Excerpts from a dataset
□ □ □ □
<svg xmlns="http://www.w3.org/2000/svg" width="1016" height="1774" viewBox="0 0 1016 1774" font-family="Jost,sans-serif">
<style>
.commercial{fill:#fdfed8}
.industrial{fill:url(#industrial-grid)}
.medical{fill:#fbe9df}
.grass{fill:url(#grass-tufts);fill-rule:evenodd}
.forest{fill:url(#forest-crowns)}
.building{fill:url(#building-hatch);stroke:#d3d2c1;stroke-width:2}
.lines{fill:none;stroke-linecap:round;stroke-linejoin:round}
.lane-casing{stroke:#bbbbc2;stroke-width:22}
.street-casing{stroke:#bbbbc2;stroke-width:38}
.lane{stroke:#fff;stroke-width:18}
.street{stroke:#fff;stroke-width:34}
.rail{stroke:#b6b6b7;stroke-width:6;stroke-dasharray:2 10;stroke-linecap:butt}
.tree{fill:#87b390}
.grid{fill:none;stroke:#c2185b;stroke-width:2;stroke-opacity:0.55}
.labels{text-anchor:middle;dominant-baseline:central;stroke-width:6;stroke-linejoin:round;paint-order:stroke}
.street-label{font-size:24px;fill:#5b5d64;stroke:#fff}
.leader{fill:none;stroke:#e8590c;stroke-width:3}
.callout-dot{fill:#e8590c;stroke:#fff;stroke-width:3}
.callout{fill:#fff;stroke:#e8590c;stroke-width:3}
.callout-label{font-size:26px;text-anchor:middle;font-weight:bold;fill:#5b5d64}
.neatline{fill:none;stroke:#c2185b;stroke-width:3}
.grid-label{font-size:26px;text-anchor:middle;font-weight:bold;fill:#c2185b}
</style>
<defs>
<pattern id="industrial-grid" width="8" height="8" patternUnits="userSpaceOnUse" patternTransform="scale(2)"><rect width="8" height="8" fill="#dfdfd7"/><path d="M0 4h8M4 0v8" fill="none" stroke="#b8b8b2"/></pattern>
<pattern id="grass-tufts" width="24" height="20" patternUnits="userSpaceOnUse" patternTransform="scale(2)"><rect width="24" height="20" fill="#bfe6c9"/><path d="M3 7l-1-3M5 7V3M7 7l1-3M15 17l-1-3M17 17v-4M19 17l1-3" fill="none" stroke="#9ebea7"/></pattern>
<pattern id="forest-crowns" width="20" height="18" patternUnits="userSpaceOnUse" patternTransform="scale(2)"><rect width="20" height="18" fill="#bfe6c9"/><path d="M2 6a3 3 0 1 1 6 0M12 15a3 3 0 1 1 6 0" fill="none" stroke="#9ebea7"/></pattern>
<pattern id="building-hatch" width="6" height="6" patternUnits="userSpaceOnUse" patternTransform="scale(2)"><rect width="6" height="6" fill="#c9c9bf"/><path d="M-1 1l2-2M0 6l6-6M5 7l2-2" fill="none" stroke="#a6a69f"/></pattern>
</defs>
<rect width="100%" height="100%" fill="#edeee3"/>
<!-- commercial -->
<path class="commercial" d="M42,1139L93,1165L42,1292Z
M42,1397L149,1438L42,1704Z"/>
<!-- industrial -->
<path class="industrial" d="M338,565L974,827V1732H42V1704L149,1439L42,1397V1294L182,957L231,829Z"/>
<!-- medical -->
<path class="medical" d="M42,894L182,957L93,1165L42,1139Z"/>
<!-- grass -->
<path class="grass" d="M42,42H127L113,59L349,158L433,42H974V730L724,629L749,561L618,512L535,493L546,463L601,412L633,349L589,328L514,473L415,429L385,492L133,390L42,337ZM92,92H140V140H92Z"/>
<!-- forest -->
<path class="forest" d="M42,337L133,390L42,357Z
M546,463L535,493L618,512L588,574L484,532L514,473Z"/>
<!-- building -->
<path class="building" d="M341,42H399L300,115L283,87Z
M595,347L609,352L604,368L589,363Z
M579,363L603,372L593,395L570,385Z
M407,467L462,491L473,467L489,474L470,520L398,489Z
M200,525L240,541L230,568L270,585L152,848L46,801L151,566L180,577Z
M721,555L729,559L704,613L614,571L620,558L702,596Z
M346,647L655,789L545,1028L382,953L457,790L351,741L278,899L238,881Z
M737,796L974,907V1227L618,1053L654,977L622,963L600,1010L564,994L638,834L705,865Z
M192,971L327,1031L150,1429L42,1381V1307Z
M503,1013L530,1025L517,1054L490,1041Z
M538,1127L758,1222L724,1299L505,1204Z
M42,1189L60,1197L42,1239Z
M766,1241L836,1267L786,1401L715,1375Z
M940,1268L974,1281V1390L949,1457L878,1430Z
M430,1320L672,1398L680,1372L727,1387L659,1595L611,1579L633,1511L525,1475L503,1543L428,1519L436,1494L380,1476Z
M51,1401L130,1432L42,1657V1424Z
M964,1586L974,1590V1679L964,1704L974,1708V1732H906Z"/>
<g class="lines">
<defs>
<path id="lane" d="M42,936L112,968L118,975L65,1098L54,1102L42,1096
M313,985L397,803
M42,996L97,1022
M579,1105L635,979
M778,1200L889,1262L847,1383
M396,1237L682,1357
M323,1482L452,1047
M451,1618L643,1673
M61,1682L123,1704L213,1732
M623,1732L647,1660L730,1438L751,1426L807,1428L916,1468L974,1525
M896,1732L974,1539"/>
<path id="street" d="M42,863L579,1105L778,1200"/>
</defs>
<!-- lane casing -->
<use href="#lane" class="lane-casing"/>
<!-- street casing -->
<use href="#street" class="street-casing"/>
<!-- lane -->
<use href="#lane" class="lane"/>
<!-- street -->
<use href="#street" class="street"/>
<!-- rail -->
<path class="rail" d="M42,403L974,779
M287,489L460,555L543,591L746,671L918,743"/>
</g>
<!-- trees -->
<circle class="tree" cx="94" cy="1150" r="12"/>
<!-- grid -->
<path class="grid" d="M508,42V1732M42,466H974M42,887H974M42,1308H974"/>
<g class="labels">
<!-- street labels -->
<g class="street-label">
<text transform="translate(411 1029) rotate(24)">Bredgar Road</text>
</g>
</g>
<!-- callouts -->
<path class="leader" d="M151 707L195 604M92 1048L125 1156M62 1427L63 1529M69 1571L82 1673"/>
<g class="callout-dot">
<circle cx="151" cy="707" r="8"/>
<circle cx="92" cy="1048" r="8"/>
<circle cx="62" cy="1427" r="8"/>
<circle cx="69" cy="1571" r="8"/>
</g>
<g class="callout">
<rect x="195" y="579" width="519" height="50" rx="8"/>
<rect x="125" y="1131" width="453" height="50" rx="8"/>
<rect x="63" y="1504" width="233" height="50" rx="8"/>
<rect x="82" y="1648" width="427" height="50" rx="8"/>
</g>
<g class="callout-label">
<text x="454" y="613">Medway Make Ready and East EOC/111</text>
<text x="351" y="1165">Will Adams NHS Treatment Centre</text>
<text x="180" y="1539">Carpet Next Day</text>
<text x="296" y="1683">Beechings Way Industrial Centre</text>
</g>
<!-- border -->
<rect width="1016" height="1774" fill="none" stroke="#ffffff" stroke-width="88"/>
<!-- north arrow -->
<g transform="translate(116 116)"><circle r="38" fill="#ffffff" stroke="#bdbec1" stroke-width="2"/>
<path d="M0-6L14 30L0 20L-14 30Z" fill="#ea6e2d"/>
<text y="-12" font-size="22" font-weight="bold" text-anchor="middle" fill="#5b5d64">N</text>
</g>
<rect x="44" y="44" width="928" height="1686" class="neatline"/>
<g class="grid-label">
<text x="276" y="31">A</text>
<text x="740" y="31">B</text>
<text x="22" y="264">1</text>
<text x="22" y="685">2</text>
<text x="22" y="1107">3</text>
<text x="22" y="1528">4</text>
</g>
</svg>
□ □ □ □
What to produce:
Print each record word for word.

Task response:
<svg xmlns="http://www.w3.org/2000/svg" width="1016" height="1774" viewBox="0 0 1016 1774" font-family="Jost,sans-serif">
<style>
.commercial{fill:#fdfed8}
.industrial{fill:url(#industrial-grid)}
.medical{fill:#fbe9df}
.grass{fill:url(#grass-tufts);fill-rule:evenodd}
.forest{fill:url(#forest-crowns)}
.building{fill:url(#building-hatch);stroke:#d3d2c1;stroke-width:2}
.lines{fill:none;stroke-linecap:round;stroke-linejoin:round}
.lane-casing{stroke:#bbbbc2;stroke-width:22}
.street-casing{stroke:#bbbbc2;stroke-width:38}
.lane{stroke:#fff;stroke-width:18}
.street{stroke:#fff;stroke-width:34}
.rail{stroke:#b6b6b7;stroke-width:6;stroke-dasharray:2 10;stroke-linecap:butt}
.tree{fill:#87b390}
.grid{fill:none;stroke:#c2185b;stroke-width:2;stroke-opacity:0.55}
.labels{text-anchor:middle;dominant-baseline:central;stroke-width:6;stroke-linejoin:round;paint-order:stroke}
.street-label{font-size:24px;fill:#5b5d64;stroke:#fff}
.leader{fill:none;stroke:#e8590c;stroke-width:3}
.callout-dot{fill:#e8590c;stroke:#fff;stroke-width:3}
.callout{fill:#fff;stroke:#e8590c;stroke-width:3}
.callout-label{font-size:26px;text-anchor:middle;font-weight:bold;fill:#5b5d64}
.neatline{fill:none;stroke:#c2185b;stroke-width:3}
.grid-label{font-size:26px;text-anchor:middle;font-weight:bold;fill:#c2185b}
</style>
<defs>
<pattern id="industrial-grid" width="8" height="8" patternUnits="userSpaceOnUse" patternTransform="scale(2)"><rect width="8" height="8" fill="#dfdfd7"/><path d="M0 4h8M4 0v8" fill="none" stroke="#b8b8b2"/></pattern>
<pattern id="grass-tufts" width="24" height="20" patternUnits="userSpaceOnUse" patternTransform="scale(2)"><rect width="24" height="20" fill="#bfe6c9"/><path d="M3 7l-1-3M5 7V3M7 7l1-3M15 17l-1-3M17 17v-4M19 17l1-3" fill="none" stroke="#9ebea7"/></pattern>
<pattern id="forest-crowns" width="20" height="18" patternUnits="userSpaceOnUse" patternTransform="scale(2)"><rect width="20" height="18" fill="#bfe6c9"/><path d="M2 6a3 3 0 1 1 6 0M12 15a3 3 0 1 1 6 0" fill="none" stroke="#9ebea7"/></pattern>
<pattern id="building-hatch" width="6" height="6" patternUnits="userSpaceOnUse" patternTransform="scale(2)"><rect width="6" height="6" fill="#c9c9bf"/><path d="M-1 1l2-2M0 6l6-6M5 7l2-2" fill="none" stroke="#a6a69f"/></pattern>
</defs>
<rect width="100%" height="100%" fill="#edeee3"/>
<!-- commercial -->
<path class="commercial" d="M42,1139L93,1165L42,1292Z
M42,1397L149,1438L42,1704Z"/>
<!-- industrial -->
<path class="industrial" d="M338,565L974,827V1732H42V1704L149,1439L42,1397V1294L182,957L231,829Z"/>
<!-- medical -->
<path class="medical" d="M42,894L182,957L93,1165L42,1139Z"/>
<!-- grass -->
<path class="grass" d="M42,42H127L113,59L349,158L433,42H974V730L724,629L749,561L618,512L535,493L546,463L601,412L633,349L589,328L514,473L415,429L385,492L133,390L42,337ZM92,92H140V140H92Z"/>
<!-- forest -->
<path class="forest" d="M42,337L133,390L42,357Z
M546,463L535,493L618,512L588,574L484,532L514,473Z"/>
<!-- building -->
<path class="building" d="M341,42H399L300,115L283,87Z
M595,347L609,352L604,368L589,363Z
M579,363L603,372L593,395L570,385Z
M407,467L462,491L473,467L489,474L470,520L398,489Z
M200,525L240,541L230,568L270,585L152,848L46,801L151,566L180,577Z
M721,555L729,559L704,613L614,571L620,558L702,596Z
M346,647L655,789L545,1028L382,953L457,790L351,741L278,899L238,881Z
M737,796L974,907V1227L618,1053L654,977L622,963L600,1010L564,994L638,834L705,865Z
M192,971L327,1031L150,1429L42,1381V1307Z
M503,1013L530,1025L517,1054L490,1041Z
M538,1127L758,1222L724,1299L505,1204Z
M42,1189L60,1197L42,1239Z
M766,1241L836,1267L786,1401L715,1375Z
M940,1268L974,1281V1390L949,1457L878,1430Z
M430,1320L672,1398L680,1372L727,1387L659,1595L611,1579L633,1511L525,1475L503,1543L428,1519L436,1494L380,1476Z
M51,1401L130,1432L42,1657V1424Z
M964,1586L974,1590V1679L964,1704L974,1708V1732H906Z"/>
<g class="lines">
<defs>
<path id="lane" d="M42,936L112,968L118,975L65,1098L54,1102L42,1096
M313,985L397,803
M42,996L97,1022
M579,1105L635,979
M778,1200L889,1262L847,1383
M396,1237L682,1357
M323,1482L452,1047
M451,1618L643,1673
M61,1682L123,1704L213,1732
M623,1732L647,1660L730,1438L751,1426L807,1428L916,1468L974,1525
M896,1732L974,1539"/>
<path id="street" d="M42,863L579,1105L778,1200"/>
</defs>
<!-- lane casing -->
<use href="#lane" class="lane-casing"/>
<!-- street casing -->
<use href="#street" class="street-casing"/>
<!-- lane -->
<use href="#lane" class="lane"/>
<!-- street -->
<use href="#street" class="street"/>
<!-- rail -->
<path class="rail" d="M42,403L974,779
M287,489L460,555L543,591L746,671L918,743"/>
</g>
<!-- trees -->
<circle class="tree" cx="94" cy="1150" r="12"/>
<!-- grid -->
<path class="grid" d="M508,42V1732M42,466H974M42,887H974M42,1308H974"/>
<g class="labels">
<!-- street labels -->
<g class="street-label">
<text transform="translate(411 1029) rotate(24)">Bredgar Road</text>
</g>
</g>
<!-- callouts -->
<path class="leader" d="M151 707L195 604M92 1048L125 1156M62 1427L63 1529M69 1571L82 1673"/>
<g class="callout-dot">
<circle cx="151" cy="707" r="8"/>
<circle cx="92" cy="1048" r="8"/>
<circle cx="62" cy="1427" r="8"/>
<circle cx="69" cy="1571" r="8"/>
</g>
<g class="callout">
<rect x="195" y="579" width="519" height="50" rx="8"/>
<rect x="125" y="1131" width="453" height="50" rx="8"/>
<rect x="63" y="1504" width="233" height="50" rx="8"/>
<rect x="82" y="1648" width="427" height="50" rx="8"/>
</g>
<g class="callout-label">
<text x="454" y="613">Medway Make Ready and East EOC/111</text>
<text x="351" y="1165">Will Adams NHS Treatment Centre</text>
<text x="180" y="1539">Carpet Next Day</text>
<text x="296" y="1683">Beechings Way Industrial Centre</text>
</g>
<!-- border -->
<rect width="1016" height="1774" fill="none" stroke="#ffffff" stroke-width="88"/>
<!-- north arrow -->
<g transform="translate(116 116)"><circle r="38" fill="#ffffff" stroke="#bdbec1" stroke-width="2"/>
<path d="M0-6L14 30L0 20L-14 30Z" fill="#ea6e2d"/>
<text y="-12" font-size="22" font-weight="bold" text-anchor="middle" fill="#5b5d64">N</text>
</g>
<rect x="44" y="44" width="928" height="1686" class="neatline"/>
<g class="grid-label">
<text x="276" y="31">A</text>
<text x="740" y="31">B</text>
<text x="22" y="264">1</text>
<text x="22" y="685">2</text>
<text x="22" y="1107">3</text>
<text x="22" y="1528">4</text>
</g>
</svg>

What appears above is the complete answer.